───── Extrait du document ─────

Les critères ESG représentent-ils simplement un autre label pour la qualité? Ou la qualité pourrait-elle constituer une description moins controversée et politiquement sensible des entreprises à forte durabilité? La question de savoir si les caractéristiques ESG des entreprises cotées forment un nouveau facteur indépendant et donc une source de rendement distincte par rapport aux facteurs systématiques soutenus par le monde académique1 a fait l’objet d’un nombre croissant de discussions dans la communauté des investisseurs ces dernières années. Pour simplifier, il est possible de classer le large éventail d’opinions à ce sujet en deux catégories principales:

Les deux extrémités du débat

Selon l’une des opinions, il se peut que les scores ou notations ESG ne fournissent aucune information véritablement nouvelle, car ils sont déjà inclus dans des facteurs de style d’investissement bien documentés tels que la qualité, la dynamique, le volume et la volatilité. Les études étayant cette opinion n’arrivent généralement pas à la conclusion d’une relation statistiquement convaincante entre un résiduel ESG idiosyncrasique (non expliqué par des corrélations avec les facteurs traditionnels) et les rendements actifs des portefeuilles (voir l’encadré 1 présentant une étude de la documentation académique récente).

─────

- **Consigne A**:
Pouvez-vous recopier mot pour mot le passage de l'extrait sur les critères ESG allant de « Les deux extrémités » jusqu'à « documentation académique récente). » inclus ?

───── Données d'entrée ─────

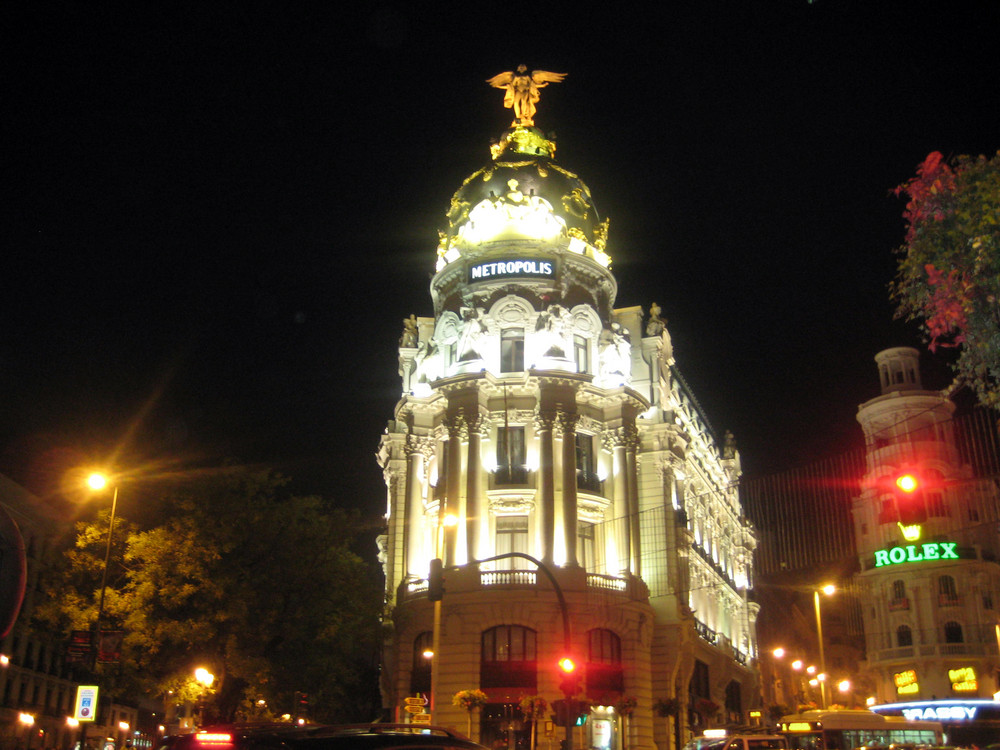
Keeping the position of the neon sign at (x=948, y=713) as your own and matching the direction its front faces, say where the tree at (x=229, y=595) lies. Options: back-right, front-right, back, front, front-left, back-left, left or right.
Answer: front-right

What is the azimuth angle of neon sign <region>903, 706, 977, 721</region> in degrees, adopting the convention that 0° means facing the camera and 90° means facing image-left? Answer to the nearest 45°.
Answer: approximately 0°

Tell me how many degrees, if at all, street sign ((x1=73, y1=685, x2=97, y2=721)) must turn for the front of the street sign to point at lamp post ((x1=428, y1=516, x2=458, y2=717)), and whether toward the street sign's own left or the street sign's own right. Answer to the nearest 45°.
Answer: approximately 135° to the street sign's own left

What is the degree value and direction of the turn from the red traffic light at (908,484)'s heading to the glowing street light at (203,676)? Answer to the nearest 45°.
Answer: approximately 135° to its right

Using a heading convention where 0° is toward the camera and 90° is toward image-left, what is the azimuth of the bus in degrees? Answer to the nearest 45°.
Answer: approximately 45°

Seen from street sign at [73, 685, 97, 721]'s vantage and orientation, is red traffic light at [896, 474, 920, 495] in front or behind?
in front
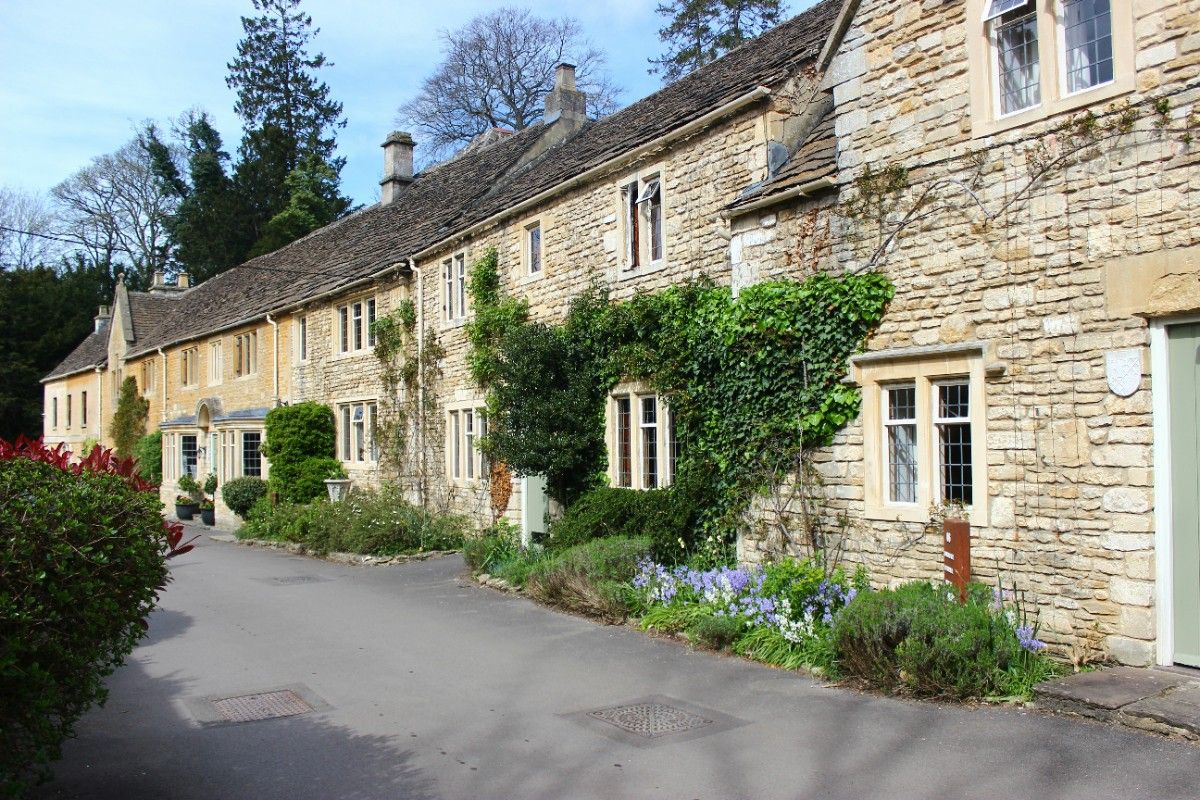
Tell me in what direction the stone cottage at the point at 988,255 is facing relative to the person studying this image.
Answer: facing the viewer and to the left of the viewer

─────

- **Consigne B**:
Dans les entrées, pouvez-vous redonner uniquement les lignes allant de celle qui contient « What is the azimuth angle » jusqu'à celle qui contient « Answer: approximately 0° » incluse, en substituant « heading angle » à « azimuth angle » sans rien modifier d'autre ?

- **Réponse attendue A**:
Les deux extrémités du débat

Selon l’une des opinions, il se peut que les scores ou notations ESG ne fournissent aucune information véritablement nouvelle, car ils sont déjà inclus dans des facteurs de style d’investissement bien documentés tels que la qualité, la dynamique, le volume et la volatilité. Les études étayant cette opinion n’arrivent généralement pas à la conclusion d’une relation statistiquement convaincante entre un résiduel ESG idiosyncrasique (non expliqué par des corrélations avec les facteurs traditionnels) et les rendements actifs des portefeuilles (voir l’encadré 1 présentant une étude de la documentation académique récente).

- **Réponse attendue B**:
What is the heading angle of neon sign <region>903, 706, 977, 721</region> in degrees, adopting the convention that 0° means facing the camera and 90° means facing image-left? Answer to the nearest 45°.
Answer: approximately 0°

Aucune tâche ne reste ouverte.